In what is called the system of open circulation, a supply main conveys the steam to the radiating surfaces, whence a return main conducts the condensed water either into an open tank for feeding the boiler, or into a drain to run to waste, the boiler being fed from some other source; the system of what is called closed circulation is carried out either with separate supply and return mains, both of which extend to the furthest distance to which the heat has to be distributed, or else with a single main, which answers at once for both the supply and the return, either with or without a longitudinal partition inside it for separating the outward current of steam supply from the return current of condensed water.
In either case suitable traps have to be provided on the return main, for preserving the steam pressure within the supply main and radiators. These two systems, in any of their modifications, may also be combined, as is most generally done in any extensive warming apparatus.
The system of closed circulation requires the boiler to be placed so low as will allow all the return pipes to drain freely back to it above its water-level.

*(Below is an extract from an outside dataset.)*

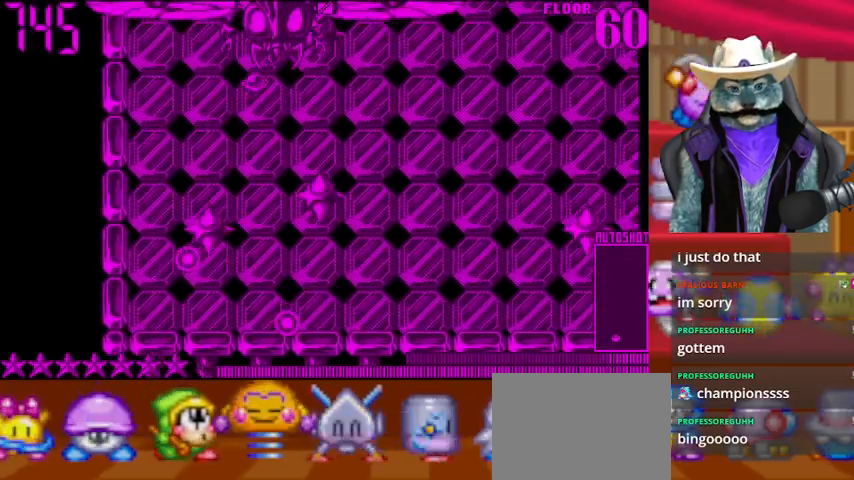
{"buttons": [], "left_stick": "center", "right_stick": "up", "events": [[83, "DPAD_RIGHT", "up"], [83, "DPAD_UP", "down"], [208, "DPAD_RIGHT", "down"], [208, "DPAD_UP", "up"], [500, "DPAD_RIGHT", "up"]]}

This condition has been modified mechanically by the automatic “trap,” a device frequently employed for lifting from a lower level, part or all of the condensed water, and delivering it into the boiler; it is, in fact, a displacement pump.
The same result has been attained by draining into a closed tank, placed low enough to accommodate all the return pipes, and made strong enough to stand the full boiler pressure with safety, and then employing a steam pump, either reciprocating or centrifugal, to raise the water from this tank to the proper level for enabling it to flow back into the boiler, the whole of the circulation being closed from communication with the atmosphere.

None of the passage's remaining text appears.